[Saved entries]
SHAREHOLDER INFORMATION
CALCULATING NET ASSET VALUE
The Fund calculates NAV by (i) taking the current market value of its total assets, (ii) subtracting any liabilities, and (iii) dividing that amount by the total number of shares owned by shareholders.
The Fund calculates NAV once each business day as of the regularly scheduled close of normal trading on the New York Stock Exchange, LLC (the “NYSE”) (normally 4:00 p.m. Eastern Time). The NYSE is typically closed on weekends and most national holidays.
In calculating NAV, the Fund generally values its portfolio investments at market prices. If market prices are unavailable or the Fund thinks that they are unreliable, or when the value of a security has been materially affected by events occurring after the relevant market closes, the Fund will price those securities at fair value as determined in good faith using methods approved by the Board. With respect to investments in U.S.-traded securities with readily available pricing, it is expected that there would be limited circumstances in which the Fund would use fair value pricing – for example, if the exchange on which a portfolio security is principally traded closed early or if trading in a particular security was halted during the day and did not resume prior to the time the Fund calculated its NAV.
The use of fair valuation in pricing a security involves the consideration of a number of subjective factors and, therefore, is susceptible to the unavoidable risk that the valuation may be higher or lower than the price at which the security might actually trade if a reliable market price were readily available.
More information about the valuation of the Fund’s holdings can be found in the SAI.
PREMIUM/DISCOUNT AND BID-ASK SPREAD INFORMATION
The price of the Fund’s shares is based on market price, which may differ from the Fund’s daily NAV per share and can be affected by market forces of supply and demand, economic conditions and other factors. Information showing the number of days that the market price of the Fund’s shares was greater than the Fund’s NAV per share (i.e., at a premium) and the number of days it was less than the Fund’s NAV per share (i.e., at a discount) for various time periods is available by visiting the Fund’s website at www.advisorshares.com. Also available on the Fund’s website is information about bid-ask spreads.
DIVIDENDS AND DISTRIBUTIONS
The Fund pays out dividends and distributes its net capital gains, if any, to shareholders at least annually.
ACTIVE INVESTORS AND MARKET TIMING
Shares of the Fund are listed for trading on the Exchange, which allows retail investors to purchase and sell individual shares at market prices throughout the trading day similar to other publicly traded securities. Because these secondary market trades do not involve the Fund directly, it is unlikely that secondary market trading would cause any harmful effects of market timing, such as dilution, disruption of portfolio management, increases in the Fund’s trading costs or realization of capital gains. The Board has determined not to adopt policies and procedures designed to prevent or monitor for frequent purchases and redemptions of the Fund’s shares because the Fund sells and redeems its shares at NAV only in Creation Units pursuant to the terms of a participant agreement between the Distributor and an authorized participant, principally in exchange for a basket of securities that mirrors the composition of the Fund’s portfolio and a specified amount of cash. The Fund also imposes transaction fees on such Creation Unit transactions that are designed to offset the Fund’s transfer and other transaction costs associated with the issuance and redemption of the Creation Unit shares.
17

---

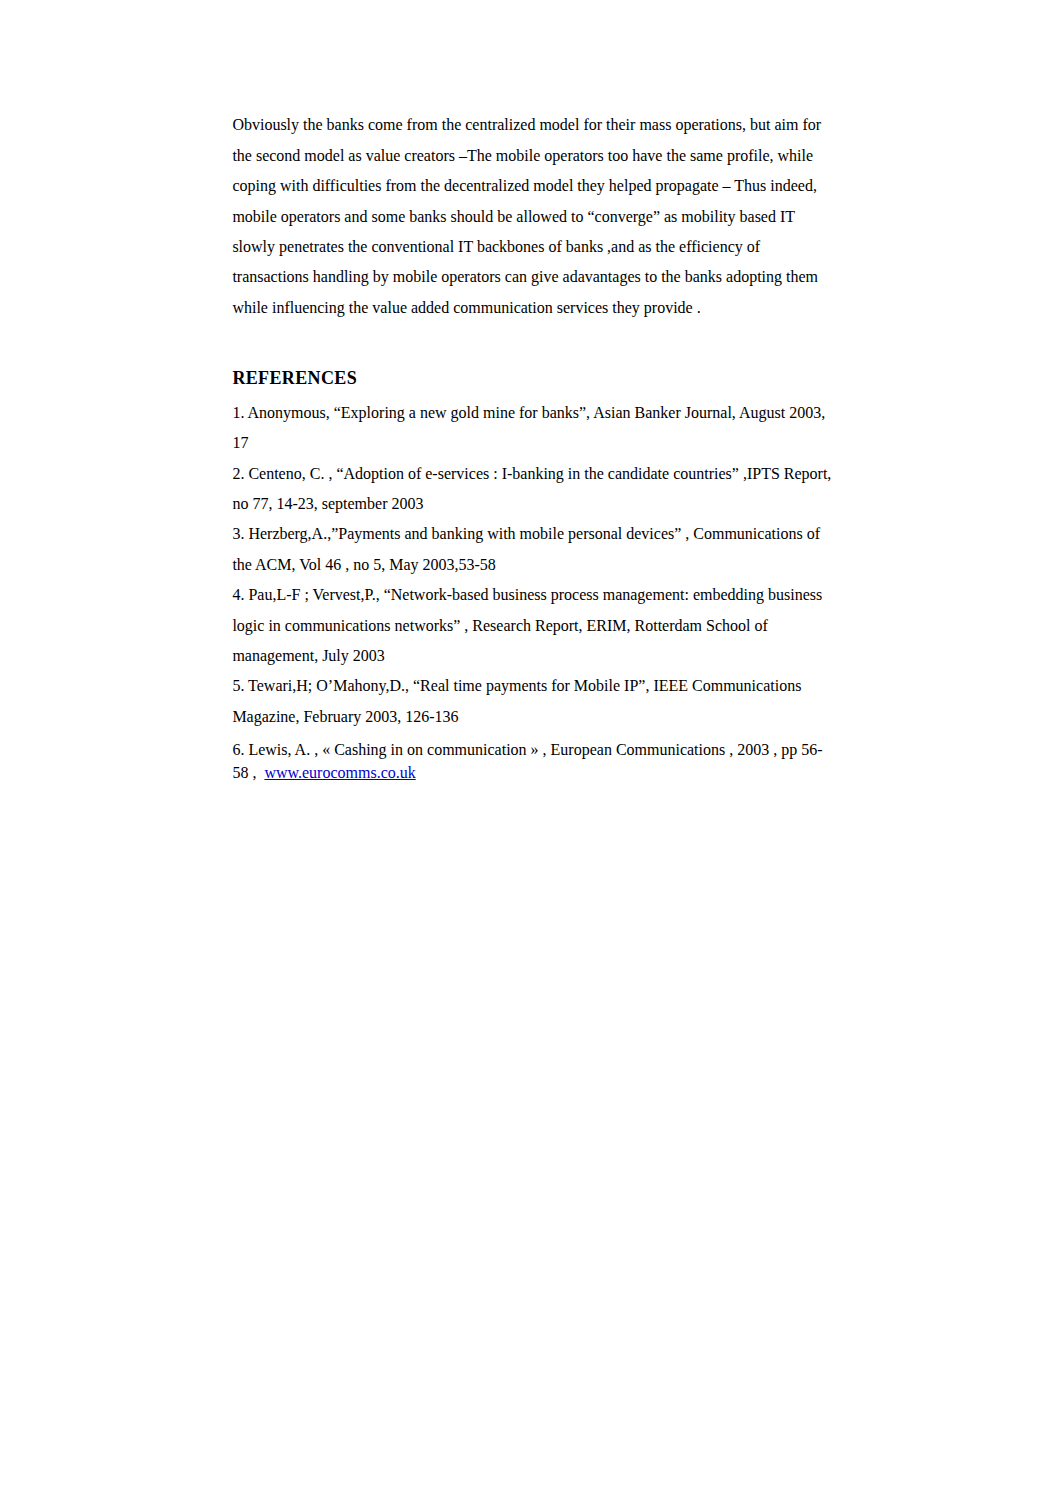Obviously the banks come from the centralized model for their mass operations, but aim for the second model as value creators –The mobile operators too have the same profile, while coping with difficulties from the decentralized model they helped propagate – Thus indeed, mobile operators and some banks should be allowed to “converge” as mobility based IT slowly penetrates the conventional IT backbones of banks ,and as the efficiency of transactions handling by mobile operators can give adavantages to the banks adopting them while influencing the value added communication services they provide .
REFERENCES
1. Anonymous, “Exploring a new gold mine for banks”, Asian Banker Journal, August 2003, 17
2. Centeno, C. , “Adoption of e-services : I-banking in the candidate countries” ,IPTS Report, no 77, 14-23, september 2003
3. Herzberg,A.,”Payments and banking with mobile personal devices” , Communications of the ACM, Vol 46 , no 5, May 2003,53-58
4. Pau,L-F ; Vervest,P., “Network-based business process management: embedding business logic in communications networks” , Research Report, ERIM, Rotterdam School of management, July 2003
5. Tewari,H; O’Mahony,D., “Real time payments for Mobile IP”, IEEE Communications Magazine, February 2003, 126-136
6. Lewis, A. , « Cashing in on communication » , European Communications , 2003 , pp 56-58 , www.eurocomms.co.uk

Problem —
Copy the lines above exactly. Start with the line containing "More information about", end with the line containing "ACTIVE INVESTORS AND MARKET TIMING", and include both.

Finished exercise —
More information about the valuation of the Fund’s holdings can be found in the SAI.
PREMIUM/DISCOUNT AND BID-ASK SPREAD INFORMATION
The price of the Fund’s shares is based on market price, which may differ from the Fund’s daily NAV per share and can be affected by market forces of supply and demand, economic conditions and other factors. Information showing the number of days that the market price of the Fund’s shares was greater than the Fund’s NAV per share (i.e., at a premium) and the number of days it was less than the Fund’s NAV per share (i.e., at a discount) for various time periods is available by visiting the Fund’s website at www.advisorshares.com. Also available on the Fund’s website is information about bid-ask spreads.
DIVIDENDS AND DISTRIBUTIONS
The Fund pays out dividends and distributes its net capital gains, if any, to shareholders at least annually.
ACTIVE INVESTORS AND MARKET TIMING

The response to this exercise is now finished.